··· Quoted passage ···

Hopkins Aiming For Dawson Loss To Be overturned For DQ Win, Not A No-Contest

By James Slater: Yesterday, the legal team of light-heavyweight legend Bernard Hopkins put in an official appeal over the 46-year-old’s controversial 2nd-round TKO loss to Chad Dawson. This has been reported by ESPN.com and was totally expected by everyone. However, what perhaps wasn’t expected was the fact that Hopkins’ legal people, acting under the orders of Hopkins of course, are shooting for a DQ win for B-Hop, not for the current result being overturned for that of a No-Contest.

Hopkins, who has had a MRI scan (he gets his results this coming Friday morning), is adamant: Dawson deliberately fouled him with the clear intention being to hurt him.

··· Data for analysis ···

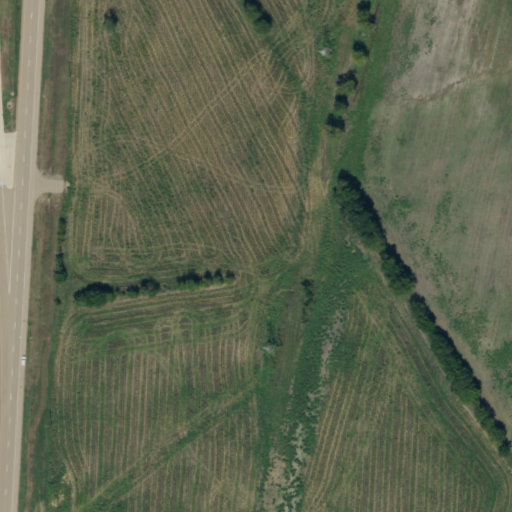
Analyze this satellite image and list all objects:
power tower: (330, 51)
crop: (446, 166)
road: (18, 256)
road: (6, 298)
power tower: (268, 347)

···

Exercise set:
A - Write out the part of the Hopkins article starting with "By James Slater: Yesterday, the" and going on through "of a No-Contest.".
B - List every person the Hopkins article names, giving each one only once.
The data has no connection to the article about Hopkins and Dawson.

Answers to this exercise:
A -
By James Slater: Yesterday, the legal team of light-heavyweight legend Bernard Hopkins put in an official appeal over the 46-year-old’s controversial 2nd-round TKO loss to Chad Dawson. This has been reported by ESPN.com and was totally expected by everyone. However, what perhaps wasn’t expected was the fact that Hopkins’ legal people, acting under the orders of Hopkins of course, are shooting for a DQ win for B-Hop, not for the current result being overturned for that of a No-Contest.

B -
James Slater
Bernard Hopkins
Chad Dawson